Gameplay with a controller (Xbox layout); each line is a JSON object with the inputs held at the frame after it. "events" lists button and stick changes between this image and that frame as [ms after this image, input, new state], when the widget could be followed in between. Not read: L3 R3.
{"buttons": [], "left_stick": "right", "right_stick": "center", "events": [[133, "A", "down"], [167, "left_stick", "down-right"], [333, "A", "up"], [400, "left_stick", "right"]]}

+++

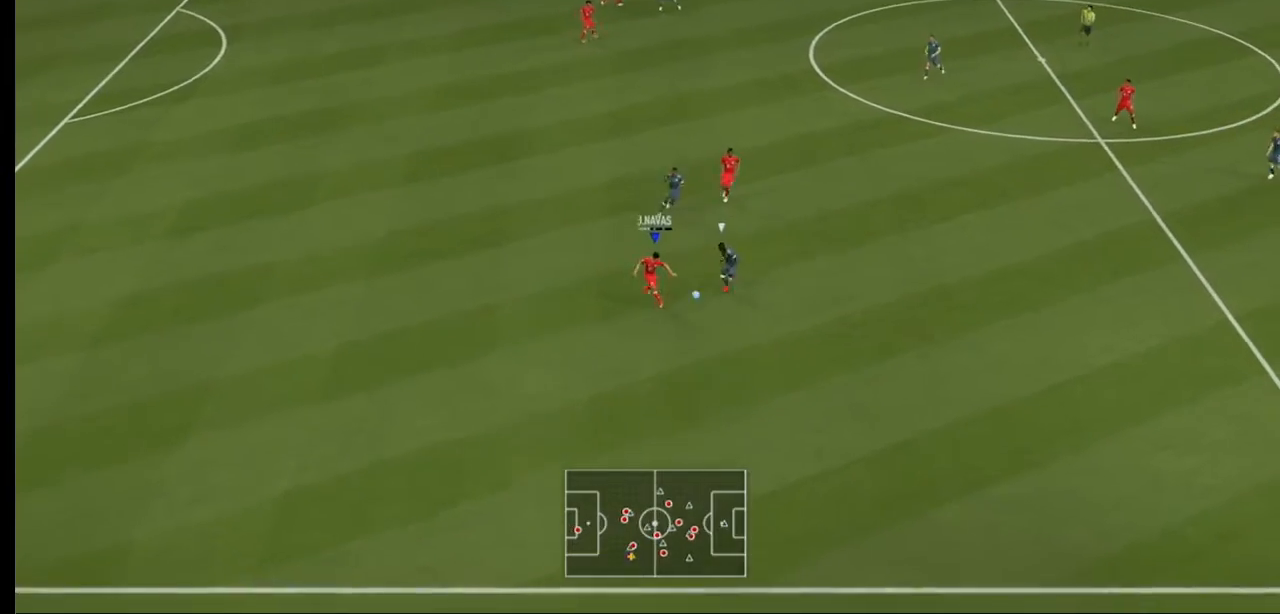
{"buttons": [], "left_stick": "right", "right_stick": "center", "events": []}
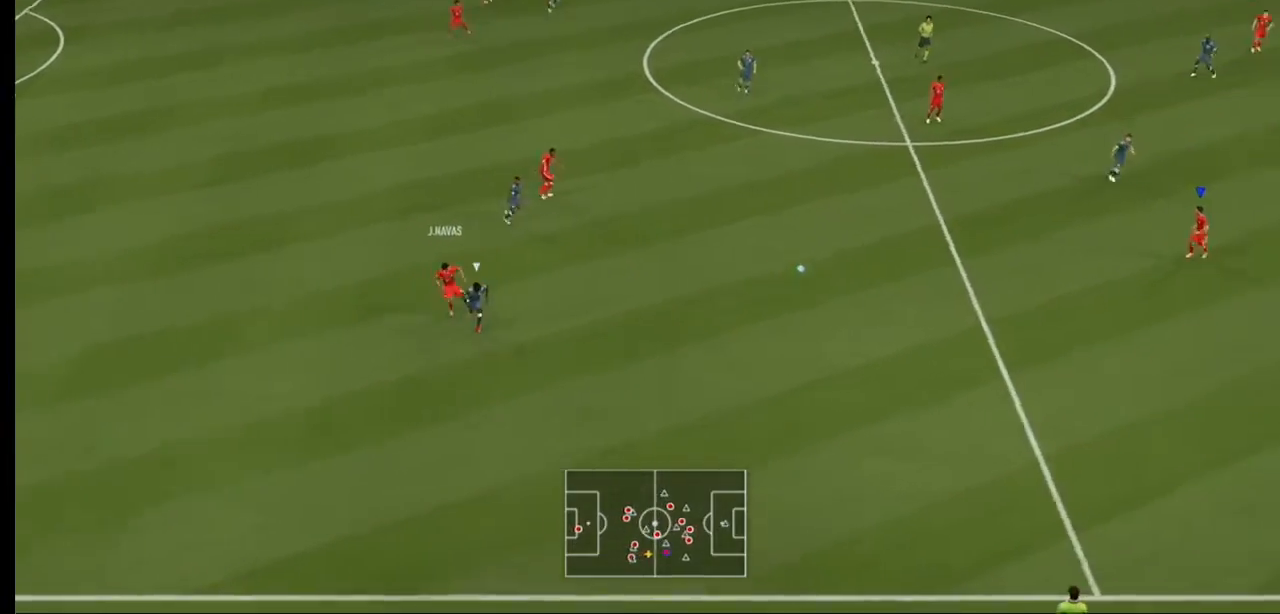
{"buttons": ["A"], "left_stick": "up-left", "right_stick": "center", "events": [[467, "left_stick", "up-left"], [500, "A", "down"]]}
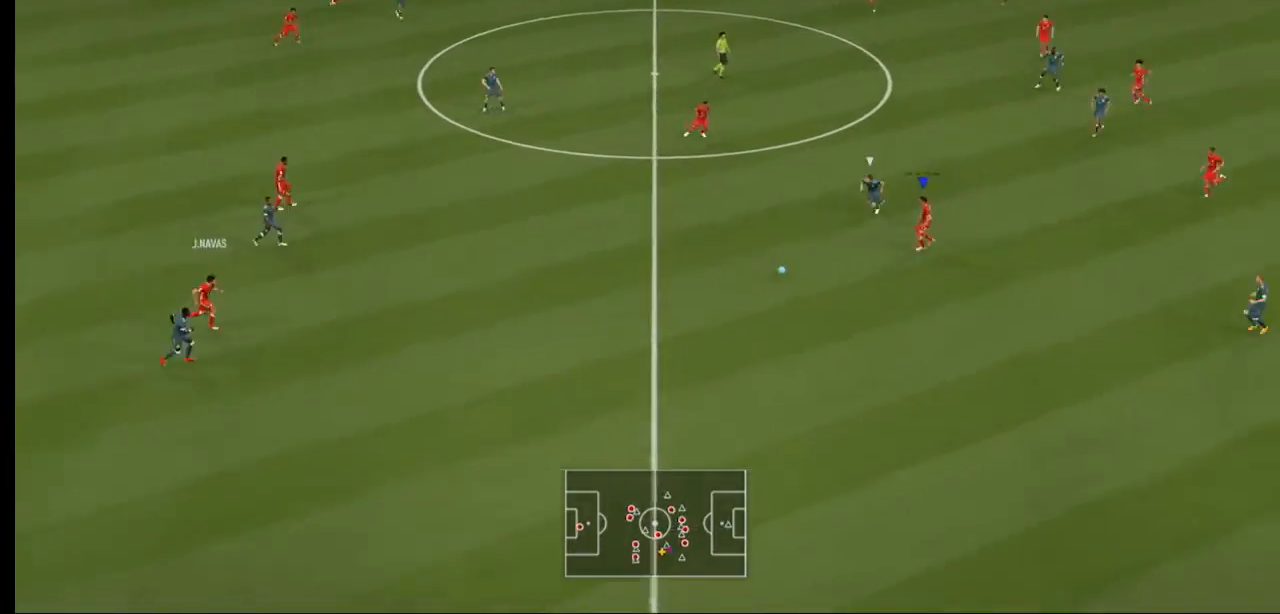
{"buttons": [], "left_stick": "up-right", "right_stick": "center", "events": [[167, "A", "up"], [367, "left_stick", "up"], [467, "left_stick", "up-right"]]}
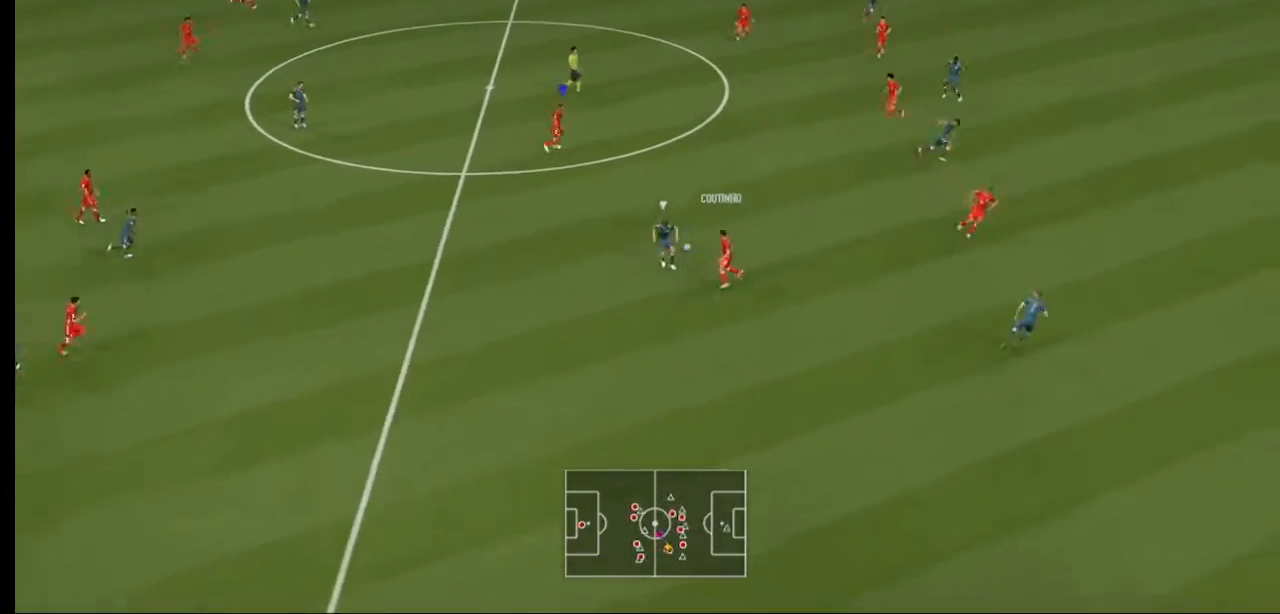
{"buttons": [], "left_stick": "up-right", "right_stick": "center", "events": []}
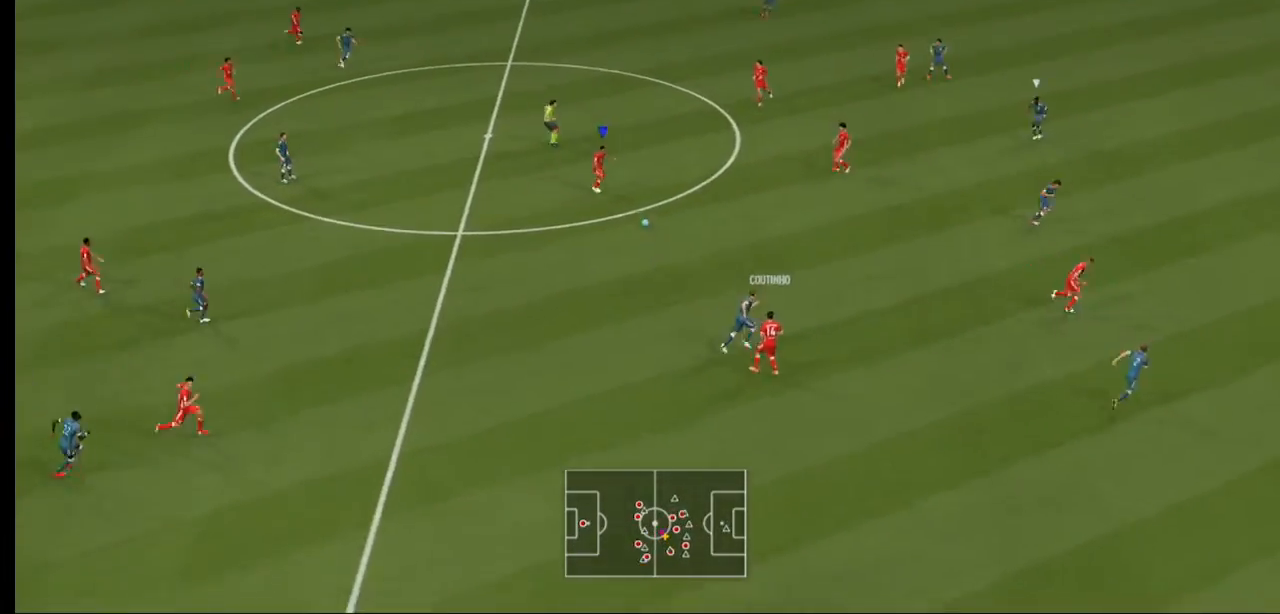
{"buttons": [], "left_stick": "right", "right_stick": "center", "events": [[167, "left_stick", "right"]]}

+++

§ **Task goal**:
Copy out all lines above that include the string "buttons".

§ **Task solution**:
{"buttons": [], "left_stick": "right", "right_stick": "center", "events": [[133, "A", "down"], [167, "left_stick", "down-right"], [333, "A", "up"], [400, "left_stick", "right"]]}
{"buttons": [], "left_stick": "right", "right_stick": "center", "events": []}
{"buttons": ["A"], "left_stick": "up-left", "right_stick": "center", "events": [[467, "left_stick", "up-left"], [500, "A", "down"]]}
{"buttons": [], "left_stick": "up-right", "right_stick": "center", "events": [[167, "A", "up"], [367, "left_stick", "up"], [467, "left_stick", "up-right"]]}
{"buttons": [], "left_stick": "up-right", "right_stick": "center", "events": []}
{"buttons": [], "left_stick": "right", "right_stick": "center", "events": [[167, "left_stick", "right"]]}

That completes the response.